Copper's refining benchmark fell to zero for 2026, a first
· The Vault Report
Most of the world's silver comes out of the same mines.
More than two-thirds of mined silver, around 70%, comes out of the ground as a by-product of copper, lead, zinc, and gold mining rather than from dedicated silver mines (Silver Institute). World silver mine production runs roughly 26,000 tonnes a year (USGS). The volume of silver mined therefore depends on how much base metal the world is digging up, not on the silver price.
Mines sell ore as concentrate, a half-processed rock, and pay a smelter a treatment and refining charge (TC/RC) to turn it into metal. The charge rises when concentrate is plentiful and falls when it is scarce and smelters compete for limited ore.
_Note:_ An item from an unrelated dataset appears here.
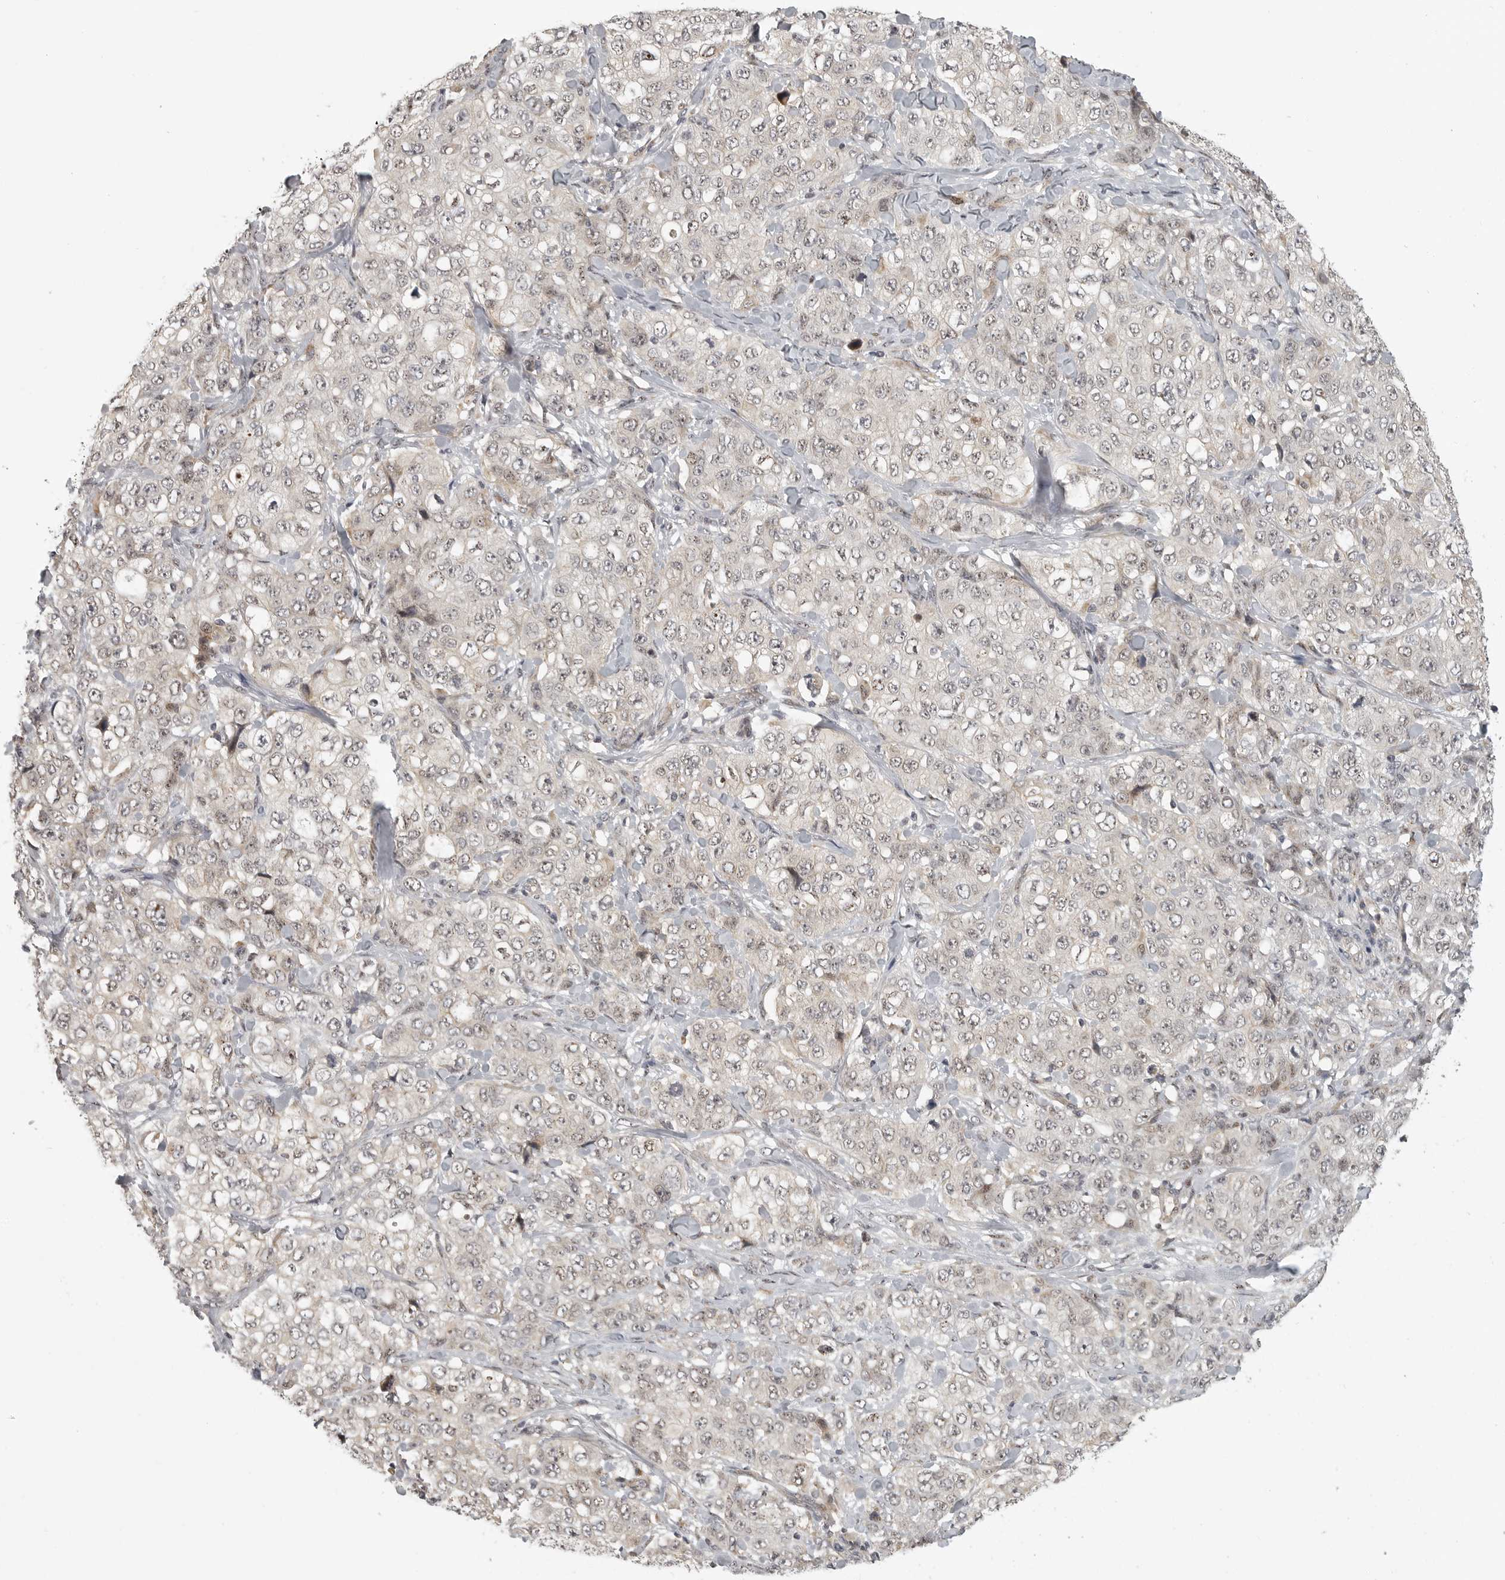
{"staining": {"intensity": "negative", "quantity": "none", "location": "none"}, "tissue": "stomach cancer", "cell_type": "Tumor cells", "image_type": "cancer", "snomed": [{"axis": "morphology", "description": "Adenocarcinoma, NOS"}, {"axis": "topography", "description": "Stomach"}], "caption": "High magnification brightfield microscopy of stomach cancer stained with DAB (brown) and counterstained with hematoxylin (blue): tumor cells show no significant positivity.", "gene": "POLE2", "patient": {"sex": "male", "age": 48}}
For 2026 the benchmark copper treatment charge settled at $0 per tonne, its first zero on record. In 2023 it was $88. At zero, smelters earn nothing to refine copper, a reading that reflects scarce concentrate relative to smelting capacity.
The finished-metal side reads differently. Copper held in London Metal Exchange warehouses drained to a low near 91,000 tonnes in mid-2025, then roughly quadrupled to about 400,000 tonnes by spring 2026, and stands near 356,000 today. The futures curve is in mild contango, the three-month price about $70 above spot. And the ounces keep coming: copper mine output was flat year over year, about 23 million tonnes, and silver mine output rose slightly, from 25,300 to 26,000 tonnes. A treatment charge at zero is a sign of stress between mines and smelters, not yet a sign of less metal.
So the two layers describe different things. Finished copper on exchanges is ample; the concentrate that feeds it is priced as scarce as the record shows. Copper is just the most-quoted of these charges, silver leans more on lead and zinc mines, where the same fees are harder to see. Either way, silver sits in that second layer, where the stress shows up first, even though total silver supply has not fallen.
Our bias, for the record: silver's supply is set in a market most of its investors never open, and that market is as stressed as the record goes, even while the ounces keep coming. That gap, a stressed pipeline and steady output, is the one worth watching. Almost nobody is.
Sources
- The Silver Institute — Silver Supply & Demand (by-product share)
- U.S. Geological Survey — Silver Statistics and Information (mine production)
- London Metal Exchange — Copper stocks
By-product share from the Silver Institute; silver mine production from the USGS. Copper treatment-charge figures are annual TC/RC benchmark settlements; LME warehouse stocks are month-end levels from the London Metal Exchange.